Анна Семеновна Павлова была не только великой и неподражаемой балериной, но и в той же степени великой, неподражаемой женщиной! История о том, как Павлова “укротила” своего строптивого возлюбленного, сделав его идеальным мужем, так же увлекательна, как история покорения той же самой Павловой мировой балетной сцены…
Новость о том, что барон Дандре, балетоман, красавиц, умница, у которого в содержанках — сама Павлова, арестован за растрату, потрясла Мариинский императорский театр. Мнения “балетных” разделились. Одни говорили: “Наша Анна высосала из Дандре все до капельки, и больше он ей не нужен! Конец деньгам — конец любви! Дандре в тюрьме, а Павлова и в ус не дует: танцует себе в Париже у Дягилева, кружит головы французам… А ведь, говорят, ее показания на процессе могли бы облегчить участь Дандре… У этой женщины просто нет сердца!” Другие возражали: “Да кто она ему, жена, что ли, чтобы, бросив Париж, мчаться утирать слезы? Дура будет Аннет, если приедет!” Третьи верили: “Да нет, Аннушка своего Дандре любит. Вот увидите: скоро примчится!”…
…На набережной Сены полощется ветром огромная афиша, сделанная по эскизу Валентина Серова: на сером фоне мелом и углем — Павлова, парящая в арабеске в “Сельфидах”. Надпись гласит: “Русские сезоны в Париже”… И вечер за вечером в темноте зала театра “Шатле” длинные белые перчатки дам и белые манжеты мужчин взлетают, как гигантская стая голубей: божественную Павлову встречают овацией. “И ведь никаких фуэте, никаких виртуозных фокусов, — восхищаются французы. — Только легкость, воздушное скольжение, красота”… Несколько скульпторов с мировым именем выстроились в очередь, чтобы лепить с натуры ее божественную ножку! Дегилев мечтал: “То ли еще будет на премьере “Жизели”, где Павлова станцует с Нижинским! Идеал в танцевальном искусстве: два гения танца вместе!”Но в одно прекрасное утро Анна огорошила Дягелева: репетиции “Жизели” она прекращает, и вообще спешно уезжает из Парижа! Впрочем, чего-то подобного Сергей Павлович ждал — до него уже дошли слухи об аресте покровителя Павловой — коллежского советника Виктора Эмильевича Дандре по уголовному обвинению в получении взятки при сдаче подряда на постройку Охтинского моста…
— Конечно, для моей антрепризы это серьезный удар, но я могу вас понять, Анна — сказал Дягелев. — Я знаю, человек, которого вы любите, попал в беду… Поезжайте в Петербург, Анна, и передайте мой поклон Дандре.
— Но я вовсе не собираюсь в Петербург, с чего вы взяли! Я просто подписала другой контракт, и еду в Америку, потом — в Лондон, буду гастролировать в “Паласе”…
— Как в “Паласе”, Анна?! Это ведь даже не театр, а мюзик-холл! Там выступают жонглеры, чревовещатели и дрессированные собачки, а по рядам зрительного зала ходят торговцы пирожками… Анна, вы же не станете втаптывать высокое искусство балета в грязь?

Записи с разметкой контуров
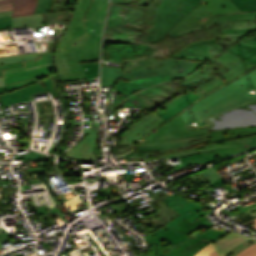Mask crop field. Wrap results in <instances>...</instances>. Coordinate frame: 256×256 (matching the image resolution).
<instances>
[{"label":"crop field","mask_w":256,"mask_h":256,"mask_svg":"<svg viewBox=\"0 0 256 256\" xmlns=\"http://www.w3.org/2000/svg\"><path fill=\"white\" fill-rule=\"evenodd\" d=\"M160 62L164 66L153 69H146L142 71L129 72L126 74H122L123 68L102 65L100 86H115L119 78L133 81L165 74H170L171 79L178 78L193 72L195 69L203 64L197 62H186L183 60H178L176 58H168Z\"/></svg>","instance_id":"e52e79f7"},{"label":"crop field","mask_w":256,"mask_h":256,"mask_svg":"<svg viewBox=\"0 0 256 256\" xmlns=\"http://www.w3.org/2000/svg\"><path fill=\"white\" fill-rule=\"evenodd\" d=\"M201 3L202 0H112L104 42L160 40Z\"/></svg>","instance_id":"ac0d7876"},{"label":"crop field","mask_w":256,"mask_h":256,"mask_svg":"<svg viewBox=\"0 0 256 256\" xmlns=\"http://www.w3.org/2000/svg\"><path fill=\"white\" fill-rule=\"evenodd\" d=\"M163 122H165V120L155 113L148 116L146 119L139 121L137 124L133 125L132 130L127 133L122 145L129 144V146H126L125 148L132 149L138 140L143 138L152 129L158 127ZM119 152L121 153L122 151Z\"/></svg>","instance_id":"cbeb9de0"},{"label":"crop field","mask_w":256,"mask_h":256,"mask_svg":"<svg viewBox=\"0 0 256 256\" xmlns=\"http://www.w3.org/2000/svg\"><path fill=\"white\" fill-rule=\"evenodd\" d=\"M36 81H39V79L35 78V79H32V80H28V81L8 84V85H6V87H0V93H4V91L14 90V89L19 88V87H24V86L29 85L31 83H34Z\"/></svg>","instance_id":"d32e631a"},{"label":"crop field","mask_w":256,"mask_h":256,"mask_svg":"<svg viewBox=\"0 0 256 256\" xmlns=\"http://www.w3.org/2000/svg\"><path fill=\"white\" fill-rule=\"evenodd\" d=\"M108 4L107 0H94L85 20L105 23Z\"/></svg>","instance_id":"92a150f3"},{"label":"crop field","mask_w":256,"mask_h":256,"mask_svg":"<svg viewBox=\"0 0 256 256\" xmlns=\"http://www.w3.org/2000/svg\"><path fill=\"white\" fill-rule=\"evenodd\" d=\"M184 81H186V80H184ZM177 82H180V80L174 81V83H177ZM182 85H184L183 88H186L188 86L187 82L184 84L182 83L181 86ZM188 89L185 90V91H187L186 94H183V95L175 98L173 101H171L170 103L167 104V106H166L167 111L163 112L158 109L155 111V113H157L158 115H160L163 119H165L167 121L168 119H170L173 116L180 113L182 110H184L186 107H188L195 100L201 98V97L197 96L195 93H193L192 91H188ZM189 97H191V99H189ZM179 106H181V107H179Z\"/></svg>","instance_id":"d9b57169"},{"label":"crop field","mask_w":256,"mask_h":256,"mask_svg":"<svg viewBox=\"0 0 256 256\" xmlns=\"http://www.w3.org/2000/svg\"><path fill=\"white\" fill-rule=\"evenodd\" d=\"M247 110H244L243 108ZM219 119L216 121V119ZM209 129L220 130L228 128H236L243 126L256 125V101L253 100L249 103L233 108L221 114L203 120ZM187 129H195L205 126H193L187 124Z\"/></svg>","instance_id":"3316defc"},{"label":"crop field","mask_w":256,"mask_h":256,"mask_svg":"<svg viewBox=\"0 0 256 256\" xmlns=\"http://www.w3.org/2000/svg\"><path fill=\"white\" fill-rule=\"evenodd\" d=\"M199 226L210 228L214 225L203 216L199 220H197L193 223H191L185 219L178 225L174 226L173 229H175L183 234L188 235L192 231H194L196 228H198Z\"/></svg>","instance_id":"a9b5d70f"},{"label":"crop field","mask_w":256,"mask_h":256,"mask_svg":"<svg viewBox=\"0 0 256 256\" xmlns=\"http://www.w3.org/2000/svg\"><path fill=\"white\" fill-rule=\"evenodd\" d=\"M12 6H13V3L0 5V12L10 11V10H12Z\"/></svg>","instance_id":"03da06ac"},{"label":"crop field","mask_w":256,"mask_h":256,"mask_svg":"<svg viewBox=\"0 0 256 256\" xmlns=\"http://www.w3.org/2000/svg\"><path fill=\"white\" fill-rule=\"evenodd\" d=\"M249 216H250L251 218L255 217V216H256V212L249 214Z\"/></svg>","instance_id":"d23c7cc5"},{"label":"crop field","mask_w":256,"mask_h":256,"mask_svg":"<svg viewBox=\"0 0 256 256\" xmlns=\"http://www.w3.org/2000/svg\"><path fill=\"white\" fill-rule=\"evenodd\" d=\"M209 133L211 138L201 139L191 141V144L200 143L204 141L210 140L211 142L225 140L235 137H241L251 134H256V127H248V128H240V129H232V130H223V131H213L208 132V129H200V130H190L186 131L180 116H177L167 123L163 124L159 128L153 130L147 137H145L142 141H156V140H172L185 138L195 135H201Z\"/></svg>","instance_id":"d8731c3e"},{"label":"crop field","mask_w":256,"mask_h":256,"mask_svg":"<svg viewBox=\"0 0 256 256\" xmlns=\"http://www.w3.org/2000/svg\"><path fill=\"white\" fill-rule=\"evenodd\" d=\"M85 23L86 32L102 36L105 24L88 21H85ZM91 29H93L94 31H92Z\"/></svg>","instance_id":"1d83c4d3"},{"label":"crop field","mask_w":256,"mask_h":256,"mask_svg":"<svg viewBox=\"0 0 256 256\" xmlns=\"http://www.w3.org/2000/svg\"><path fill=\"white\" fill-rule=\"evenodd\" d=\"M256 242V239H253L251 241H248L246 243H243L241 245H239L238 247H236L234 250L230 251V253L227 256H235L236 254H238L242 249L248 247L249 245L253 244Z\"/></svg>","instance_id":"e1f06a70"},{"label":"crop field","mask_w":256,"mask_h":256,"mask_svg":"<svg viewBox=\"0 0 256 256\" xmlns=\"http://www.w3.org/2000/svg\"><path fill=\"white\" fill-rule=\"evenodd\" d=\"M241 12L256 10V0H231Z\"/></svg>","instance_id":"750c4746"},{"label":"crop field","mask_w":256,"mask_h":256,"mask_svg":"<svg viewBox=\"0 0 256 256\" xmlns=\"http://www.w3.org/2000/svg\"><path fill=\"white\" fill-rule=\"evenodd\" d=\"M189 200H186L183 196H179L177 194L170 195L163 203L170 206L172 209L177 211L179 208L188 203Z\"/></svg>","instance_id":"d3111659"},{"label":"crop field","mask_w":256,"mask_h":256,"mask_svg":"<svg viewBox=\"0 0 256 256\" xmlns=\"http://www.w3.org/2000/svg\"><path fill=\"white\" fill-rule=\"evenodd\" d=\"M254 223V224H252ZM249 227L253 228V229H256V219L253 220V221H250L248 223H246Z\"/></svg>","instance_id":"5d738f31"},{"label":"crop field","mask_w":256,"mask_h":256,"mask_svg":"<svg viewBox=\"0 0 256 256\" xmlns=\"http://www.w3.org/2000/svg\"><path fill=\"white\" fill-rule=\"evenodd\" d=\"M135 64L133 65L132 63ZM134 62H127L124 65V70L123 73L129 72V71H136V70H142L146 68H152V67H158L162 66L158 60L155 58H149L145 60H139V61H134Z\"/></svg>","instance_id":"730fd06b"},{"label":"crop field","mask_w":256,"mask_h":256,"mask_svg":"<svg viewBox=\"0 0 256 256\" xmlns=\"http://www.w3.org/2000/svg\"><path fill=\"white\" fill-rule=\"evenodd\" d=\"M24 66L23 62L0 64V77H3L2 70Z\"/></svg>","instance_id":"b80d0937"},{"label":"crop field","mask_w":256,"mask_h":256,"mask_svg":"<svg viewBox=\"0 0 256 256\" xmlns=\"http://www.w3.org/2000/svg\"><path fill=\"white\" fill-rule=\"evenodd\" d=\"M216 185L224 186L228 191L226 194L233 192V190L227 185V183L222 178L219 179L218 181L214 182L213 184H211V186H213V187H215Z\"/></svg>","instance_id":"c21b1889"},{"label":"crop field","mask_w":256,"mask_h":256,"mask_svg":"<svg viewBox=\"0 0 256 256\" xmlns=\"http://www.w3.org/2000/svg\"><path fill=\"white\" fill-rule=\"evenodd\" d=\"M0 241H8V233L0 234Z\"/></svg>","instance_id":"b54c1fbb"},{"label":"crop field","mask_w":256,"mask_h":256,"mask_svg":"<svg viewBox=\"0 0 256 256\" xmlns=\"http://www.w3.org/2000/svg\"><path fill=\"white\" fill-rule=\"evenodd\" d=\"M93 0H78L70 24L85 26L84 18Z\"/></svg>","instance_id":"00972430"},{"label":"crop field","mask_w":256,"mask_h":256,"mask_svg":"<svg viewBox=\"0 0 256 256\" xmlns=\"http://www.w3.org/2000/svg\"><path fill=\"white\" fill-rule=\"evenodd\" d=\"M250 239L252 238H246L242 235L231 232L228 235H226L224 238H222L221 240L213 244L216 247L219 256H225L229 253L231 249L235 248L239 244L246 242Z\"/></svg>","instance_id":"bc2a9ffb"},{"label":"crop field","mask_w":256,"mask_h":256,"mask_svg":"<svg viewBox=\"0 0 256 256\" xmlns=\"http://www.w3.org/2000/svg\"><path fill=\"white\" fill-rule=\"evenodd\" d=\"M14 2L12 17L33 14L37 6V0H0V4Z\"/></svg>","instance_id":"dafd665d"},{"label":"crop field","mask_w":256,"mask_h":256,"mask_svg":"<svg viewBox=\"0 0 256 256\" xmlns=\"http://www.w3.org/2000/svg\"><path fill=\"white\" fill-rule=\"evenodd\" d=\"M209 256H218L217 252L214 251ZM236 256H256V243L249 246L248 248L242 250L238 255Z\"/></svg>","instance_id":"028f5c9d"},{"label":"crop field","mask_w":256,"mask_h":256,"mask_svg":"<svg viewBox=\"0 0 256 256\" xmlns=\"http://www.w3.org/2000/svg\"><path fill=\"white\" fill-rule=\"evenodd\" d=\"M211 231H213V230H212V229L207 230L206 232H204L203 234H201L200 236H198L197 238H195L193 241H191V242L185 244L184 246L178 248L177 250H175V251L169 253V255L171 256V255L175 254V253L178 252L179 250H181V249L185 248L186 246L190 245L191 243L197 241L198 239L202 238L203 236H205L206 234L210 233Z\"/></svg>","instance_id":"c035e120"},{"label":"crop field","mask_w":256,"mask_h":256,"mask_svg":"<svg viewBox=\"0 0 256 256\" xmlns=\"http://www.w3.org/2000/svg\"><path fill=\"white\" fill-rule=\"evenodd\" d=\"M209 137L208 134L172 141L141 142L138 151L158 150L151 155L175 158L185 155L215 151L219 159L256 146V135L214 142L210 146L189 144L190 140Z\"/></svg>","instance_id":"f4fd0767"},{"label":"crop field","mask_w":256,"mask_h":256,"mask_svg":"<svg viewBox=\"0 0 256 256\" xmlns=\"http://www.w3.org/2000/svg\"><path fill=\"white\" fill-rule=\"evenodd\" d=\"M87 78L98 77L99 63L81 64Z\"/></svg>","instance_id":"bd1437ed"},{"label":"crop field","mask_w":256,"mask_h":256,"mask_svg":"<svg viewBox=\"0 0 256 256\" xmlns=\"http://www.w3.org/2000/svg\"><path fill=\"white\" fill-rule=\"evenodd\" d=\"M114 90L122 94L115 97L113 108L143 106L155 109L180 93L169 75L133 82L119 79Z\"/></svg>","instance_id":"412701ff"},{"label":"crop field","mask_w":256,"mask_h":256,"mask_svg":"<svg viewBox=\"0 0 256 256\" xmlns=\"http://www.w3.org/2000/svg\"><path fill=\"white\" fill-rule=\"evenodd\" d=\"M209 212H211V211L208 210L207 208H205L204 206H202L201 204H199L198 202L192 200L187 205H185L184 207H182L181 209H179L177 211V213H179L181 216L170 221L168 224H166V226L171 228L174 225H176L177 223L184 220L185 218L192 222V221L200 218L202 215H205Z\"/></svg>","instance_id":"4a817a6b"},{"label":"crop field","mask_w":256,"mask_h":256,"mask_svg":"<svg viewBox=\"0 0 256 256\" xmlns=\"http://www.w3.org/2000/svg\"><path fill=\"white\" fill-rule=\"evenodd\" d=\"M137 50H142V52H146V51L147 52H149V51L152 52L151 49L146 48L145 45H141V44L137 45V46L136 45H131L130 47H128V46H119V47H115L113 50H110L109 52H110L111 56L116 57L115 61L124 62L126 59H128V56H130V55H128L129 52L137 51ZM152 53H154L155 55L170 54L169 51L164 52L162 50V48H161V51H156V52H152ZM104 54H105V52H103V59L106 60L105 57H104Z\"/></svg>","instance_id":"214f88e0"},{"label":"crop field","mask_w":256,"mask_h":256,"mask_svg":"<svg viewBox=\"0 0 256 256\" xmlns=\"http://www.w3.org/2000/svg\"><path fill=\"white\" fill-rule=\"evenodd\" d=\"M182 162L183 166L186 165H192L197 163H209L215 160H218V157L216 156L215 152L213 154L201 156L200 154L197 155H191V156H185L179 158Z\"/></svg>","instance_id":"ae1a2a85"},{"label":"crop field","mask_w":256,"mask_h":256,"mask_svg":"<svg viewBox=\"0 0 256 256\" xmlns=\"http://www.w3.org/2000/svg\"><path fill=\"white\" fill-rule=\"evenodd\" d=\"M96 131L90 133L80 143L72 147L66 154L65 157H70L78 160L94 161L95 154L93 149L96 146Z\"/></svg>","instance_id":"733c2abd"},{"label":"crop field","mask_w":256,"mask_h":256,"mask_svg":"<svg viewBox=\"0 0 256 256\" xmlns=\"http://www.w3.org/2000/svg\"><path fill=\"white\" fill-rule=\"evenodd\" d=\"M253 87L256 88V69L238 81L210 94L180 115L185 124L198 120V125H205L202 119L256 97L254 94L246 93Z\"/></svg>","instance_id":"dd49c442"},{"label":"crop field","mask_w":256,"mask_h":256,"mask_svg":"<svg viewBox=\"0 0 256 256\" xmlns=\"http://www.w3.org/2000/svg\"><path fill=\"white\" fill-rule=\"evenodd\" d=\"M52 1L53 0H38V6L35 14L48 12L52 6Z\"/></svg>","instance_id":"5866460e"},{"label":"crop field","mask_w":256,"mask_h":256,"mask_svg":"<svg viewBox=\"0 0 256 256\" xmlns=\"http://www.w3.org/2000/svg\"><path fill=\"white\" fill-rule=\"evenodd\" d=\"M43 17L42 14L27 15L21 17L12 18V27L19 26H42Z\"/></svg>","instance_id":"eef30255"},{"label":"crop field","mask_w":256,"mask_h":256,"mask_svg":"<svg viewBox=\"0 0 256 256\" xmlns=\"http://www.w3.org/2000/svg\"><path fill=\"white\" fill-rule=\"evenodd\" d=\"M224 231L215 230L208 234L207 236L203 237L202 239L198 240L197 242L191 244L190 246L186 247L185 249L179 251L173 256H193L197 253L203 246L211 243L216 238L221 236ZM192 239L178 245L177 247L173 248L172 250L162 254V245H147V256H169L168 253L177 249L178 247L184 245L185 243L191 241Z\"/></svg>","instance_id":"22f410ed"},{"label":"crop field","mask_w":256,"mask_h":256,"mask_svg":"<svg viewBox=\"0 0 256 256\" xmlns=\"http://www.w3.org/2000/svg\"><path fill=\"white\" fill-rule=\"evenodd\" d=\"M53 53L40 55H26L0 58V63L24 61L25 67L3 71L4 78H0V86L5 84L32 79L56 71L53 65Z\"/></svg>","instance_id":"5a996713"},{"label":"crop field","mask_w":256,"mask_h":256,"mask_svg":"<svg viewBox=\"0 0 256 256\" xmlns=\"http://www.w3.org/2000/svg\"><path fill=\"white\" fill-rule=\"evenodd\" d=\"M215 249L213 244H209L208 246L203 247L201 251H199L197 254L194 256H208L210 253H212Z\"/></svg>","instance_id":"0bd39190"},{"label":"crop field","mask_w":256,"mask_h":256,"mask_svg":"<svg viewBox=\"0 0 256 256\" xmlns=\"http://www.w3.org/2000/svg\"><path fill=\"white\" fill-rule=\"evenodd\" d=\"M145 238L148 244H163V253L189 239L186 235L165 226L145 236Z\"/></svg>","instance_id":"5142ce71"},{"label":"crop field","mask_w":256,"mask_h":256,"mask_svg":"<svg viewBox=\"0 0 256 256\" xmlns=\"http://www.w3.org/2000/svg\"><path fill=\"white\" fill-rule=\"evenodd\" d=\"M205 3L198 6L193 12L187 15L174 29L170 32L183 30L202 16L209 13V15L240 13V10L230 0H203ZM169 33V34H170Z\"/></svg>","instance_id":"28ad6ade"},{"label":"crop field","mask_w":256,"mask_h":256,"mask_svg":"<svg viewBox=\"0 0 256 256\" xmlns=\"http://www.w3.org/2000/svg\"><path fill=\"white\" fill-rule=\"evenodd\" d=\"M102 37L85 33V27L68 24L54 55L61 81L86 78L79 61L99 60Z\"/></svg>","instance_id":"34b2d1b8"},{"label":"crop field","mask_w":256,"mask_h":256,"mask_svg":"<svg viewBox=\"0 0 256 256\" xmlns=\"http://www.w3.org/2000/svg\"><path fill=\"white\" fill-rule=\"evenodd\" d=\"M215 23L230 26L221 31L226 34L223 36V40L219 41L226 49L185 77L191 90L196 88L192 82L200 84L195 91L201 97L256 67V36L242 42L237 41L245 34L256 30V12L213 17L206 15L193 26L170 35L180 36L192 31L207 29Z\"/></svg>","instance_id":"8a807250"},{"label":"crop field","mask_w":256,"mask_h":256,"mask_svg":"<svg viewBox=\"0 0 256 256\" xmlns=\"http://www.w3.org/2000/svg\"><path fill=\"white\" fill-rule=\"evenodd\" d=\"M222 50H224V48L219 44V42H217L215 39H208L189 44L175 54L174 57L205 60L211 59L215 55L219 54Z\"/></svg>","instance_id":"d1516ede"},{"label":"crop field","mask_w":256,"mask_h":256,"mask_svg":"<svg viewBox=\"0 0 256 256\" xmlns=\"http://www.w3.org/2000/svg\"><path fill=\"white\" fill-rule=\"evenodd\" d=\"M190 181H192L195 185L203 183V182H209L210 184L214 181L218 180L220 175L215 171L213 167L209 169H205L197 174H194L190 177H187Z\"/></svg>","instance_id":"4177f3b9"},{"label":"crop field","mask_w":256,"mask_h":256,"mask_svg":"<svg viewBox=\"0 0 256 256\" xmlns=\"http://www.w3.org/2000/svg\"><path fill=\"white\" fill-rule=\"evenodd\" d=\"M139 256H145V253L144 254H140Z\"/></svg>","instance_id":"425ffa30"},{"label":"crop field","mask_w":256,"mask_h":256,"mask_svg":"<svg viewBox=\"0 0 256 256\" xmlns=\"http://www.w3.org/2000/svg\"><path fill=\"white\" fill-rule=\"evenodd\" d=\"M154 213L158 214L159 216L163 217L164 219H166L168 221L179 216V214H177L175 211H173L171 208H169L166 205Z\"/></svg>","instance_id":"120bbe31"}]
</instances>
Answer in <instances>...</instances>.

■ **Что нужно сделать**
Напишите продолжение отрывка об Анне Павловой и бароне Дандре. Записи здесь не понадобятся.

■ **Результат ниже**
— За 1200 фунтов в неделю — стану!
— Ну, Анна, у меня просто нет слов! Я простил бы вас, если бы вы пожертвовали нашим контрактом ради любви. Но из-за денег?! Это пошло, недостойно, унизительно!
“Что этот извращенец знает о любви и жертве? — злилась Анна, пакуя чемоданы. — И что он, этот вальяжный барин, знает о деньгах и об унижении? Вот ее, Павлову, унижали всю жизнь! Взять хотя бы того же Дандре, поставившего ее, павлову, в мучительное положение незаконной жены. А ведь это так же тяжело и унизительно, как быть незаконной дочерью!
НЕЗАКОННАЯ ДОЧЬ
Павлова еще в ранней юности придумала себе биографию, и потом много лет подряд рассказывала ее слово в слово, не сбиваясь и почти не путаясь (если не считать параллельно существовавших двух вариантов отчества — Матвеевна и Павловна). Мол, на свет она появилась недоношенной и очень слабенькой, так что первые несколько месяцев ее держали в вате. Ее отец, рядовой Семеновского полка Матвей Павлович Павлов, умер молодым, когда ей самой было года два, и они с матерью — Любовью Федоровной, женщиной глубоко религиозной, зарабатывавшей гроши стиркой белья — отчаянно нуждались, случалось, что даже нечего было есть, кроме пустых щей. Словом, жили бедно, но честно и в большой любви. А время от времени мать делала своей Нюрочке “царский” подарок — брала билеты на галерку Мариинки, и волшебный мир балета открывался во всей своей волшебной красе… Вот и стала девочка просить: “Отдай меня, мама, в балетное училище”. “Нам же придется расстаться”, — плакала мать, а Нюрочка отвечала: “Если это необходимо, чтобы танцевать, тогда, значит, надо расстаться”.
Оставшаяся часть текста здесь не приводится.